Road salt runoff causes increased chloride levels in Lake Champlain

BURLINGTON, Vt. (WCAX) – Environmentalists have long cautioned of the dangers of road salt on lake health. A recent report shows just how much time the state has to change course before the damage is done.

For years, Eric Howe of the Lake Champlain Basin Program has watched the numbers creep up.

“We see this as a canary in the coal mine kind of a message,” said Howe.

The stats came out this spring as part of the Lake Champlain Basin Program’s 2024 State of the Lake report that Howe helped compile.

“The chloride concentrations in the lake have been slowly increasing since 1990,” said Howe.

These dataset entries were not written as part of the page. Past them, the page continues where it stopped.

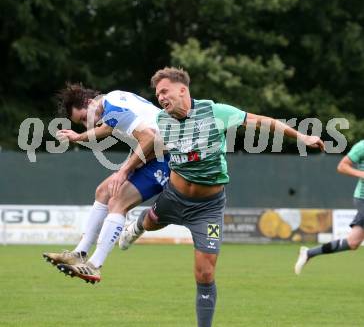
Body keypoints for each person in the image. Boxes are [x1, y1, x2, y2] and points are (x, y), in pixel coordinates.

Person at [119, 67, 325, 327]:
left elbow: (263, 122)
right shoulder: (161, 120)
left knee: (205, 273)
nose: (160, 97)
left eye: (164, 91)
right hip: (173, 196)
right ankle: (136, 226)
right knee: (150, 221)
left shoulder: (215, 112)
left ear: (182, 89)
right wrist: (126, 169)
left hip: (208, 208)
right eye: (157, 93)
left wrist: (302, 137)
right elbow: (150, 147)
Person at [43, 83, 170, 283]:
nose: (86, 124)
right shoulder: (112, 100)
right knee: (103, 191)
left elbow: (150, 137)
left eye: (84, 118)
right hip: (152, 155)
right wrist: (79, 137)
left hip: (166, 159)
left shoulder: (114, 108)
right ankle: (80, 253)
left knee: (117, 202)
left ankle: (94, 266)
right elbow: (107, 129)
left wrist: (124, 171)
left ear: (89, 103)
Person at [294, 140, 364, 275]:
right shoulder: (362, 146)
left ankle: (309, 253)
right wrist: (361, 174)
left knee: (353, 242)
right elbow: (342, 166)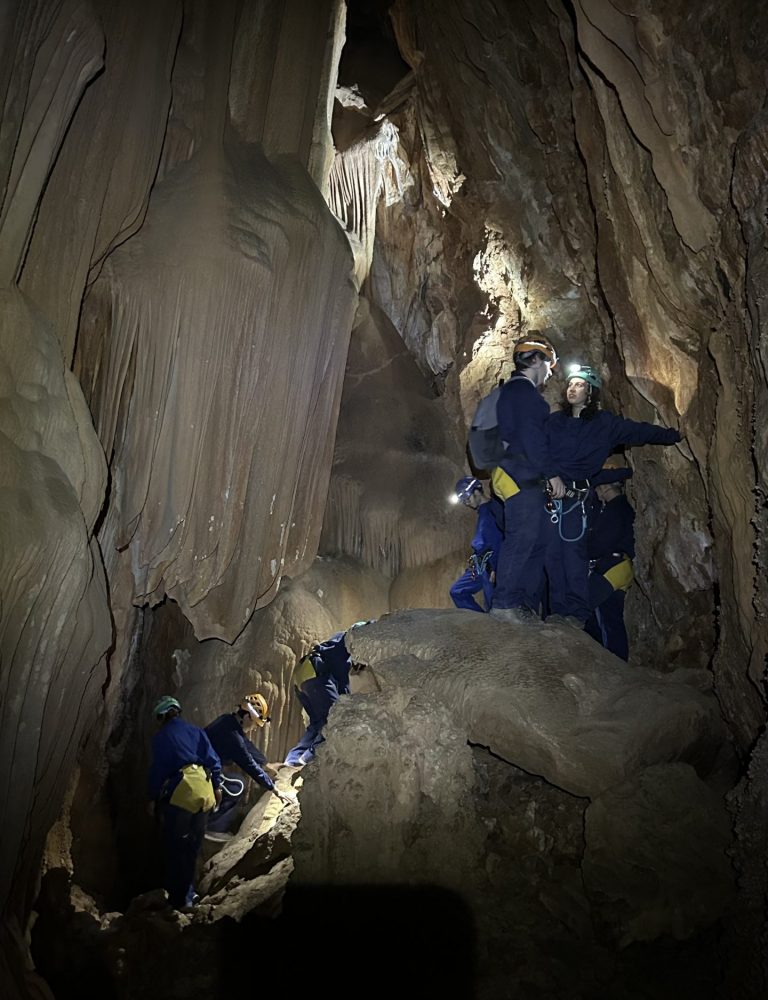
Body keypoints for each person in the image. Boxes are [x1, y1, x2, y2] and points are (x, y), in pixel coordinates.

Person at [544, 365, 680, 627]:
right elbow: (538, 450)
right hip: (550, 493)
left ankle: (575, 614)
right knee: (551, 554)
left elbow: (638, 431)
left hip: (577, 498)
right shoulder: (554, 421)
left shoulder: (605, 424)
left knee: (573, 553)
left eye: (580, 385)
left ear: (591, 392)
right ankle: (557, 611)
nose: (572, 388)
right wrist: (550, 474)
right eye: (570, 384)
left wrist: (671, 435)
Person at [490, 334, 565, 624]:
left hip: (514, 473)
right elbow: (533, 440)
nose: (549, 372)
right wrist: (552, 474)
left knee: (536, 538)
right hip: (519, 473)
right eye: (549, 364)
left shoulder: (512, 392)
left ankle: (520, 601)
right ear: (535, 360)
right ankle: (504, 603)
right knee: (522, 537)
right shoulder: (525, 395)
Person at [148, 695, 222, 909]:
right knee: (192, 848)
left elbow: (158, 770)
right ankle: (189, 896)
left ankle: (176, 899)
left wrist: (152, 797)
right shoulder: (196, 731)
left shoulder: (162, 737)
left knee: (175, 847)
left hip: (182, 792)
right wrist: (216, 786)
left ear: (161, 716)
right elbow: (214, 760)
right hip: (205, 792)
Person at [205, 694, 293, 833]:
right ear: (247, 717)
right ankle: (212, 827)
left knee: (236, 781)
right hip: (206, 770)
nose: (255, 728)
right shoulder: (233, 736)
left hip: (208, 765)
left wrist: (265, 763)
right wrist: (274, 789)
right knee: (238, 785)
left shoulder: (227, 721)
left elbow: (247, 745)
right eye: (254, 723)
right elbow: (248, 763)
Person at [284, 625, 369, 766]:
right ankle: (308, 760)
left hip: (302, 674)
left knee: (317, 723)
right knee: (334, 719)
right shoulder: (345, 643)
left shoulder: (340, 661)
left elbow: (342, 692)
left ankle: (292, 761)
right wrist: (380, 623)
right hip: (316, 671)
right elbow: (359, 628)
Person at [584, 460, 636, 660]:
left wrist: (579, 551)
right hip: (623, 567)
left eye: (598, 486)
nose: (596, 491)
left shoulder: (615, 509)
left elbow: (600, 544)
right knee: (610, 617)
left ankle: (601, 660)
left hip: (611, 566)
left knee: (581, 608)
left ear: (606, 486)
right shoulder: (624, 508)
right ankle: (618, 662)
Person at [449, 477, 504, 612]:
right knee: (457, 591)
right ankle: (481, 620)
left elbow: (497, 540)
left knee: (492, 604)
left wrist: (495, 567)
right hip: (479, 565)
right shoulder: (483, 512)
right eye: (464, 501)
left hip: (490, 565)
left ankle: (494, 626)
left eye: (468, 498)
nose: (467, 503)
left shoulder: (493, 510)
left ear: (477, 491)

Salinization – or an increase in salt – can damage all levels of an ecosystem. Today, there are nearly 15 milligrams per liter of chloride in Lake Champlain.

Aquatic life won’t suffer until 230 milligrams per liter, but Howe doesn’t want to reach that point.

“What we don’t want to do is have to spend a lot of money to try to figure out ways to address chloride concentrations in the lake but we spent a lot less a long time ago to prevent it from getting in,” he said.

It’s no mystery where the salt is coming from. Road salt, used to melt snow and ice, is the state’s go-to tool to tackle storms.

“Unfortunately there’s no other products that we have other than salt to clean up from a storm,” said Dan Shepard of the Vermont Agency of Transportation

That salt trickles off into waterways that flow into Lake Champlain. To prevent runoff, the state started using salt brine, which is less prone to blowing or bouncing off the road than granule salt.

Shephard says it’s improved the application process.

“It reduces the amount of granular salt that we have to put down the timing that we do it,” he said.

Environmentalists are exploring salt alternatives from sand to beet juice.

Shepard says the state is open-minded but wants more info before diving in.

“A lot of these are new, and it’s gonna take time to see if there are any more environmental impacts on them because it might look like it’s working great at the moment, but there is some sort of environmental impact later on down the road,” he said.

For those looking to decrease local salt use, environmentalists suggest talking to your community leaders or private contractors about less salty deicing solutions.